**What is needed:**
Please work out how many lines in the data below hold the word "Uploaded", and state only the number.

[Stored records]
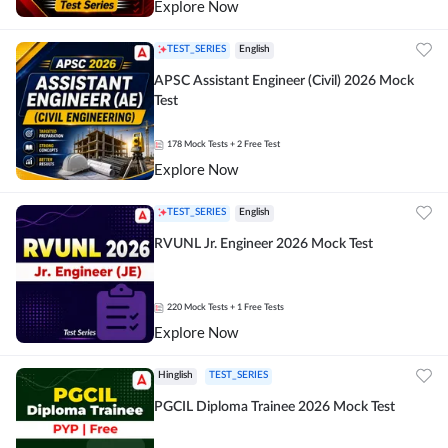
Explore Now
TEST_SERIES
English
APSC Assistant Engineer (Civil) 2026 Mock
Test
178
Mock Tests
+ 2 Free Test
Explore Now
TEST_SERIES
English
RVUNL Jr. Engineer 2026 Mock Test
220
Mock Tests
+ 1 Free Tests
Explore Now
Hinglish
TEST_SERIES
PGCIL Diploma Trainee 2026 Mock Test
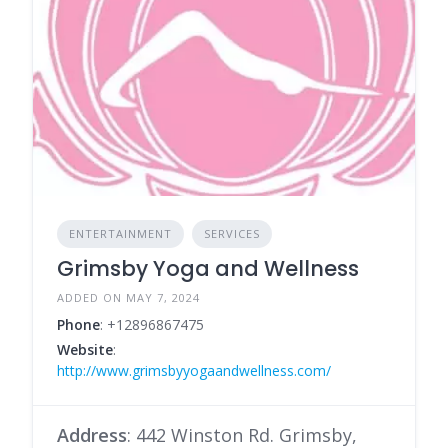
ENTERTAINMENT
SERVICES
Grimsby Yoga and Wellness
ADDED ON MAY 7, 2024
Phone
: +12896867475
Website
:
http://www.grimsbyyogaandwellness.com/
Address
: 442 Winston Rd. Grimsby,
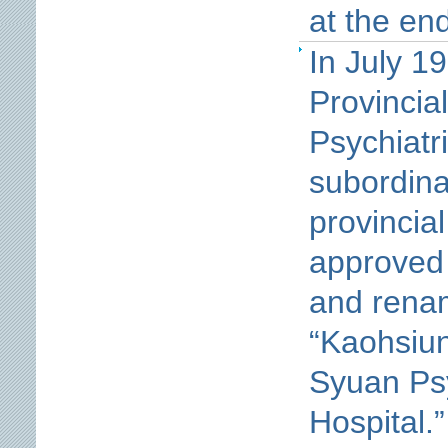
at the en
In July 19
Provincia
Psychiatr
subordina
provincia
approved
and rena
“Kaohsiun
Syuan Psy
Hospital.”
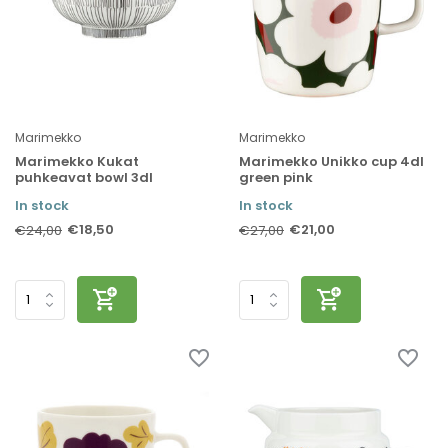
Marimekko
Marimekko
Marimekko Kukat
Marimekko Unikko cup 4dl
puhkeavat bowl 3dl
green pink
In stock
In stock
€18,50
€21,00
€24,00
€27,00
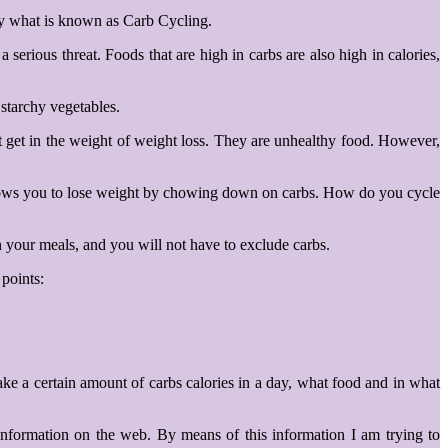
by what is known as Carb Cycling.
erious threat. Foods that are high in carbs are also high in calories,
 starchy vegetables.
ust get in the weight of weight loss. They are unhealthy food. However,
 allows you to lose weight by chowing down on carbs. How do you cycle
n your meals, and you will not have to exclude carbs.
 points:
ke a certain amount of carbs calories in a day, what food and in what
 information on the web. By means of this information I am trying to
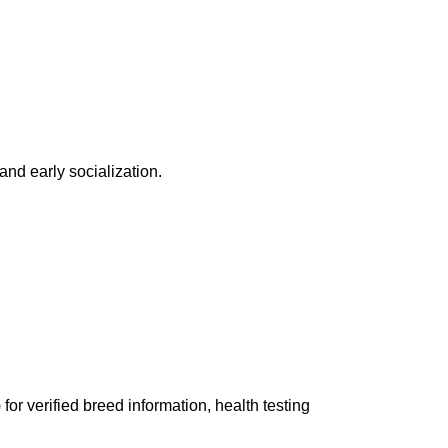
and early socialization.
)
for verified breed information, health testing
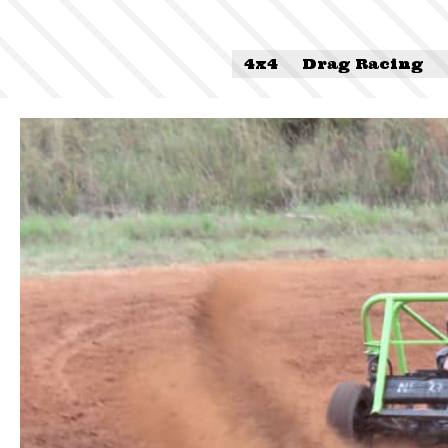
4x4
Drag Racing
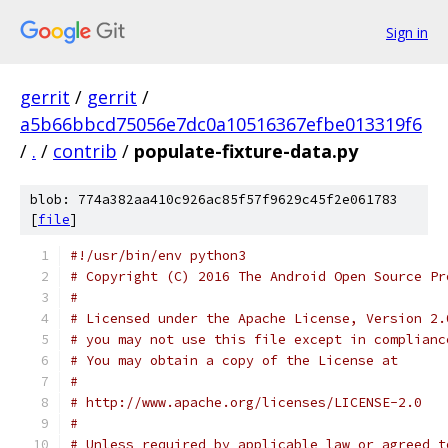
Sign in
gerrit
/
gerrit
/
a5b66bbcd75056e7dc0a10516367efbe013319f6
/
.
/
contrib
/
populate-fixture-data.py
blob: 774a382aa410c926ac85f57f9629c45f2e061783
[
file
]
#!/usr/bin/env python3
# Copyright (C) 2016 The Android Open Source Pr
#
# Licensed under the Apache License, Version 2.
# you may not use this file except in complianc
# You may obtain a copy of the License at
#
# http://www.apache.org/licenses/LICENSE-2.0
#
# Unless required by applicable law or agreed t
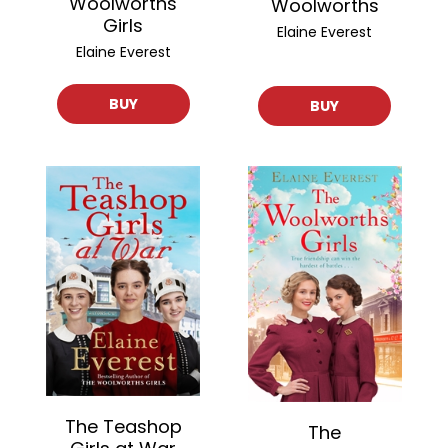
Woolworths
Woolworths
Girls
Elaine Everest
Elaine Everest
BUY
BUY
The Teashop
The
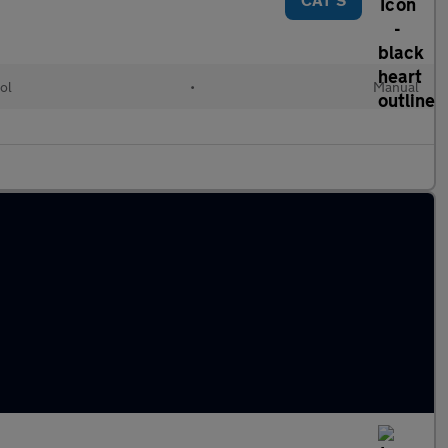
ol
•
Manual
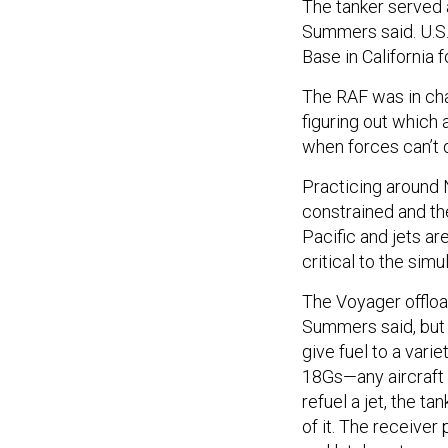
The tanker served a
Summers said. U.S.
Base in California f
The RAF was in char
figuring out which
when forces can’t 
Practicing around Ne
constrained and the
Pacific and jets ar
critical to the simu
The Voyager offload
Summers said, but i
give fuel to a varie
18Gs—any aircraft 
refuel a jet, the t
of it. The receiver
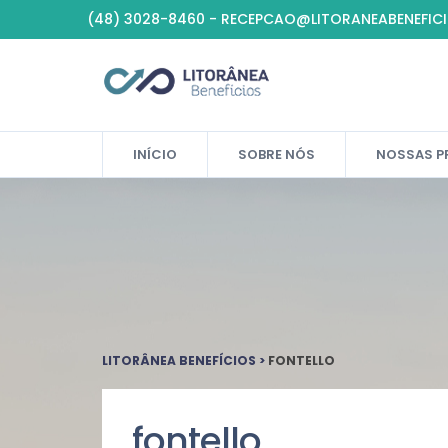
(48) 3028-8460 - RECEPCAO@LITORANEABENEFIC
INÍCIO
SOBRE NÓS
NOSSAS P
LITORÂNEA BENEFÍCIOS
>
FONTELLO
fontello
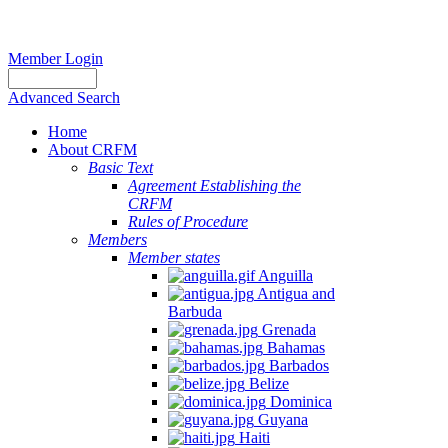
Member Login
Advanced Search
Home
About CRFM
Basic Text
Agreement Establishing the
CRFM
Rules of Procedure
Members
Member states
Anguilla
Antigua and
Barbuda
Grenada
Bahamas
Barbados
Belize
Dominica
Guyana
Haiti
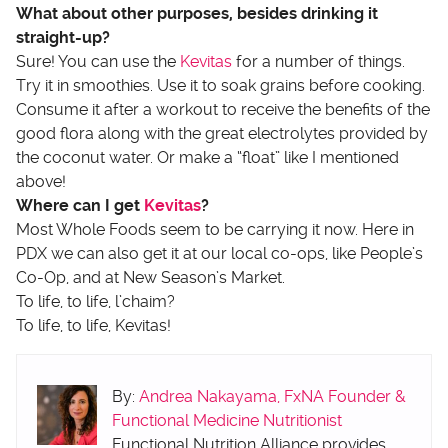
What about other purposes, besides drinking it
straight-up?
Sure! You can use the
Kevitas
for a number of things.
Try it in smoothies. Use it to soak grains before cooking.
Consume it after a workout to receive the benefits of the
good flora along with the great electrolytes provided by
the coconut water. Or make a “float” like I mentioned
above!
Where can I get
Kevitas
?
Most Whole Foods seem to be carrying it now. Here in
PDX we can also get it at our local co-ops, like People’s
Co-Op, and at New Season’s Market.
To life, to life, l’chaim?
To life, to life, Kevitas!
By:
Andrea Nakayama, FxNA Founder &
Functional Medicine Nutritionist
Functional Nutrition Alliance provides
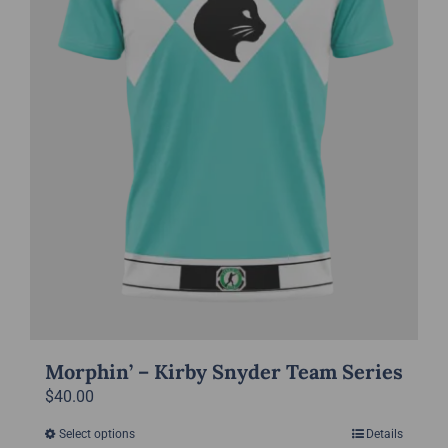
chosen
on
the
product
page
Morphin’ – Kirby Snyder Team Series
$
40.00
Select options
Details
This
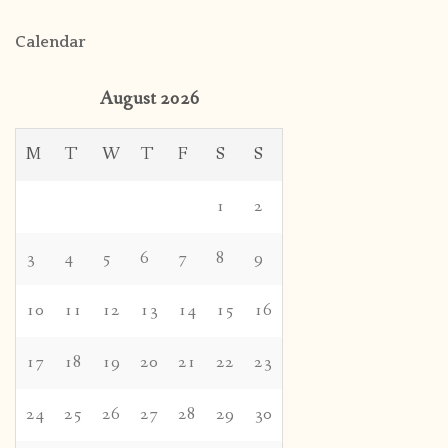
Calendar
August 2026
M
T
W
T
F
S
S
1
2
3
4
5
6
7
8
9
10
11
12
13
14
15
16
17
18
19
20
21
22
23
24
25
26
27
28
29
30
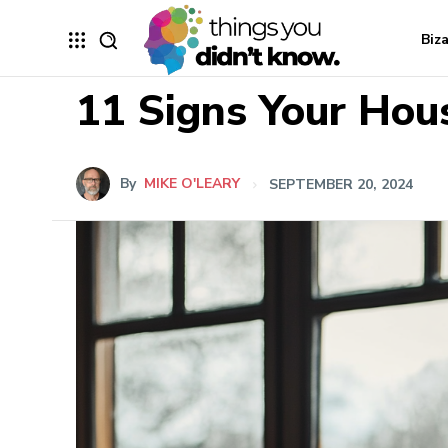
Biz
11 Signs Your Hou
By
MIKE O'LEARY
SEPTEMBER 20, 2024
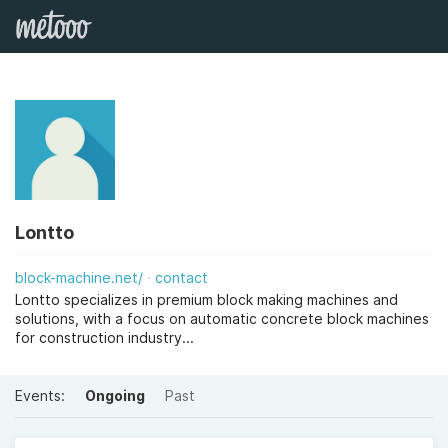
Lontto
block-machine.net/
contact
Lontto specializes in premium block making machines and
solutions, with a focus on automatic concrete block machines
for construction industry...
Events:
Ongoing
Past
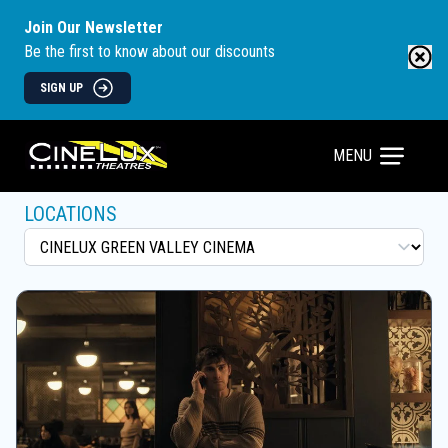
Join Our Newsletter
Be the first to know about our discounts
SIGN UP
MENU
LOCATIONS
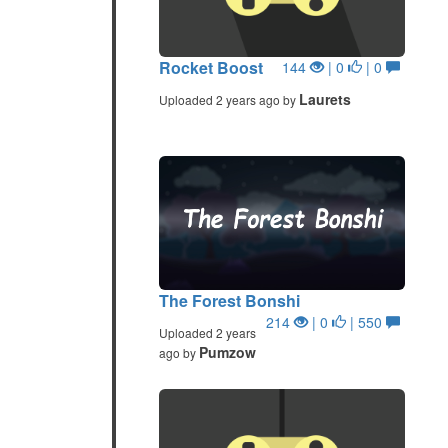
Rocket Boost
144
| 0
| 0
Laurets
Uploaded 2 years ago by
The Forest Bonshi
214
| 0
| 550
Uploaded 2 years
Pumzow
ago by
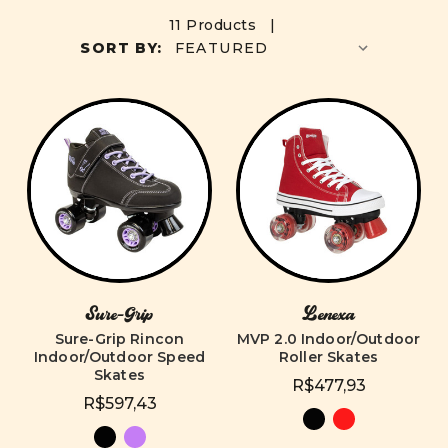
11 Products |
SORT BY:
Sure-Grip
Lenexa
Sure-Grip Rincon
MVP 2.0 Indoor/Outdoor
Indoor/Outdoor Speed
Roller Skates
Skates
R$477,93
R$597,43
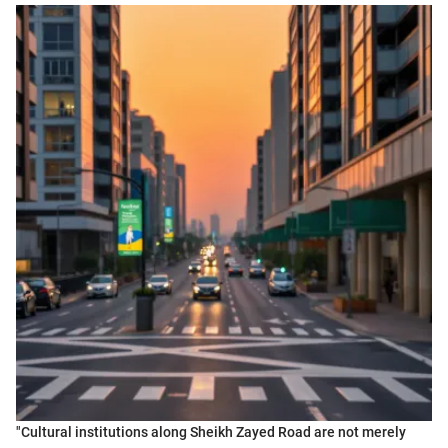
"Cultural institutions along Sheikh Zayed Road are not merely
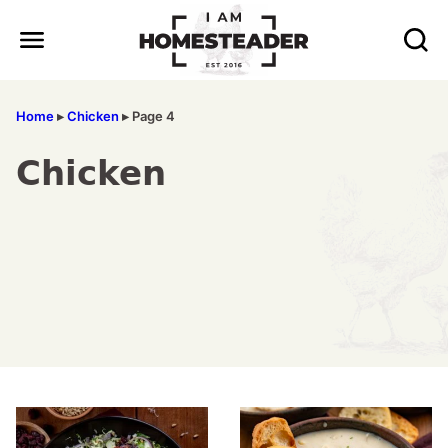
Skip
to
content
Home
▸
Chicken
▸
Page 4
Chicken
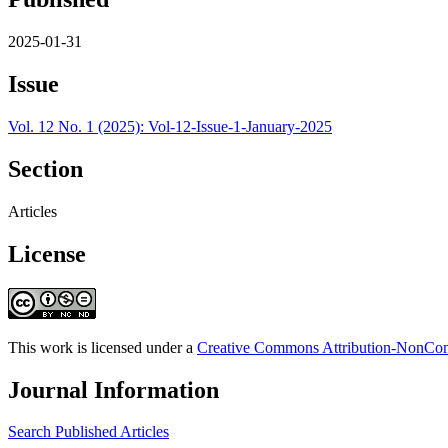
2025-01-31
Issue
Vol. 12 No. 1 (2025): Vol-12-Issue-1-January-2025
Section
Articles
License
This work is licensed under a
Creative Commons Attribution-NonComm
Journal Information
Search Published Articles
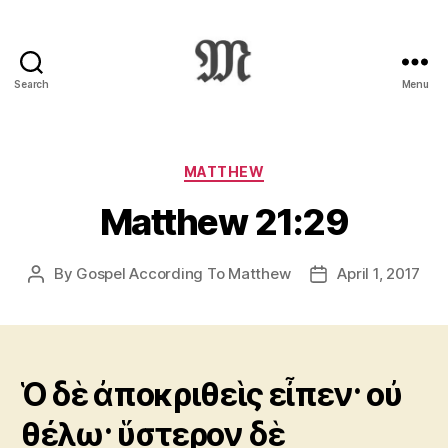
Search
Menu
Greek
New
Testament
:
Categories
MATTHEW
Novum
Matthew 21:29
Testamentum
Graece
:
By
Gospel According To Matthew
April 1, 2017
Post
Post
Ἡ
author
date
Καινὴ
Διαθήκη
Ὁ δὲ ἀποκριθεὶς εἶπεν· οὐ
θέλω· ὕστερον δὲ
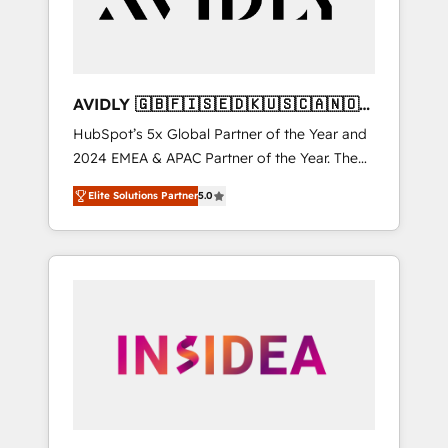
AVIDLY 🇬🇧🇫🇮🇸🇪🇩🇰🇺🇸🇨🇦🇳🇴
🇩🇪🇦🇺🇳🇿
HubSpot’s 5x Global Partner of the Year and
2024 EMEA & APAC Partner of the Year. The
world’s most experienced and fully
Elite Solutions Partner
5.0
accredited HubSpot Solutions Partner. 🚀
With 2,750+ HubSpot projects delivered and
370+ specialists across EMEA, APAC and NAM,
we de-risk complex CRM programmes and
accelerate ROI across every HubSpot Hub. 🧭
From multi-region migrations to AI-powered
automation, we turn complexity into clarity,
human at global scale. 🏆 HubSpot’s CEO
called us “the partner of the future.” Others
agree it is proof of trust built through
measurable impact.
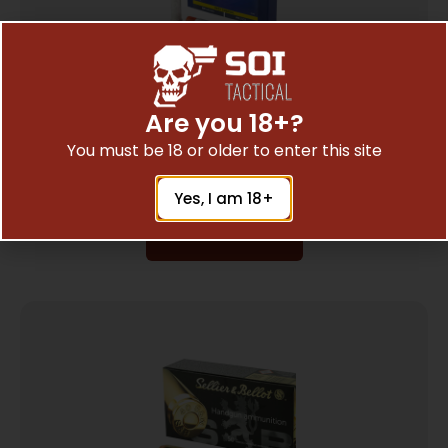
Are you 18+?
CCI 38/357 #4 SHOTSHELL10/200
You must be 18 or older to enter this site
$
16.50
Yes, I am 18+
Read More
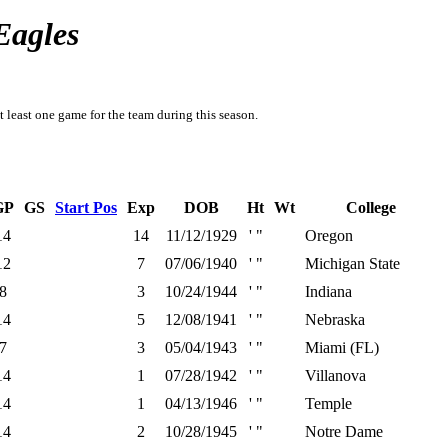
Eagles
t least one game for the team during this season.
GP
GS
Start Pos
Exp
DOB
Ht
Wt
College
14
14
11/12/1929
' "
Oregon
12
7
07/06/1940
' "
Michigan State
8
3
10/24/1944
' "
Indiana
14
5
12/08/1941
' "
Nebraska
7
3
05/04/1943
' "
Miami (FL)
14
1
07/28/1942
' "
Villanova
14
1
04/13/1946
' "
Temple
14
2
10/28/1945
' "
Notre Dame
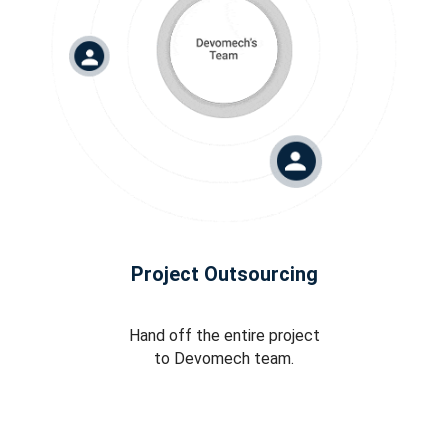
Project Outsourcing
Hand off the entire project
to Devomech team.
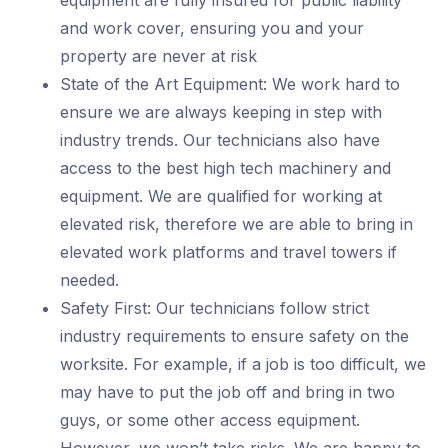
equipment are fully insured for public liability
and work cover, ensuring you and your
property are never at risk
State of the Art Equipment: We work hard to
ensure we are always keeping in step with
industry trends. Our technicians also have
access to the best high tech machinery and
equipment. We are qualified for working at
elevated risk, therefore we are able to bring in
elevated work platforms and travel towers if
needed.
Safety First: Our technicians follow strict
industry requirements to ensure safety on the
worksite. For example, if a job is too difficult, we
may have to put the job off and bring in two
guys, or some other access equipment.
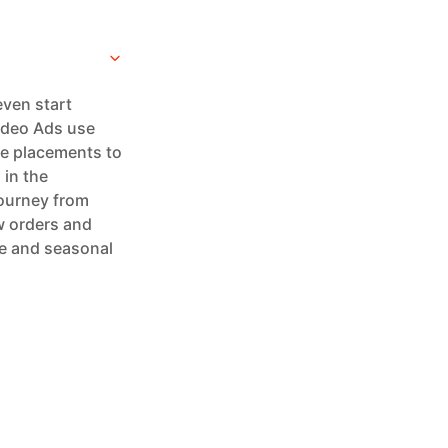
even start
Video Ads use
ge placements to
 in the
journey from
w orders and
me and seasonal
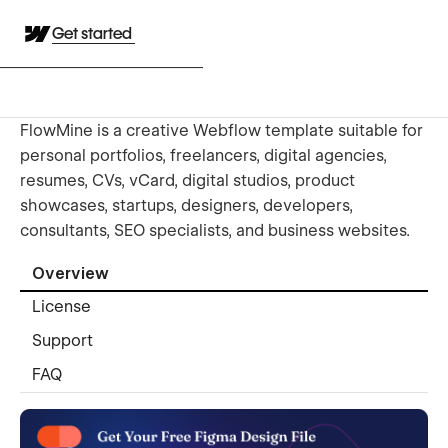
Get started
FlowMine is a creative Webflow template suitable for
personal portfolios, freelancers, digital agencies,
resumes, CVs, vCard, digital studios, product
showcases, startups, designers, developers,
consultants, SEO specialists, and business websites.
Overview
License
Support
FAQ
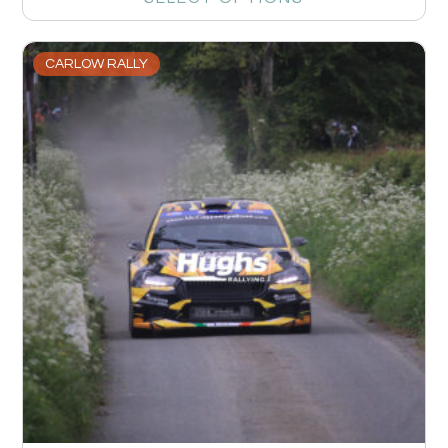
CARLOW RALLY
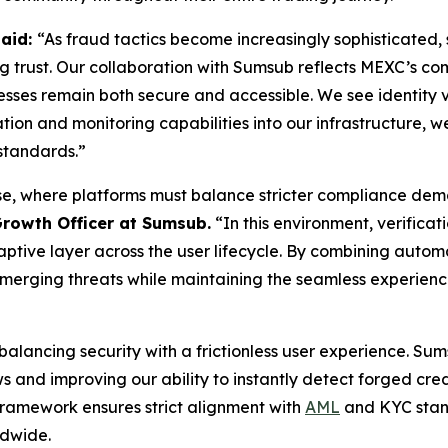
said:
“As fraud tactics become increasingly sophisticated, 
ing trust. Our collaboration with Sumsub reflects MEXC’s c
ocesses remain both secure and accessible. We see identity v
on and monitoring capabilities into our infrastructure, we
standards.”
e, where platforms must balance stricter compliance deman
Growth Officer at Sumsub.
“In this environment, verificat
tive layer across the user lifecycle. By combining automat
emerging threats while maintaining the seamless experienc
s balancing security with a frictionless user experience. S
 and improving our ability to instantly detect forged cre
 framework ensures strict alignment with
AML
and KYC stand
ldwide.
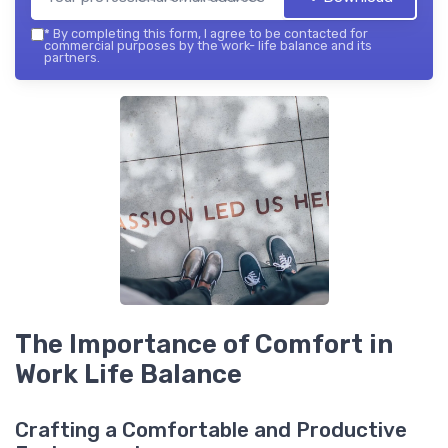
*
By completing this form, I agree to be contacted for
commercial purposes by the work- life balance and its
partners.
The Importance of Comfort in
Work Life Balance
Crafting a Comfortable and Productive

**Exercise answer:**
2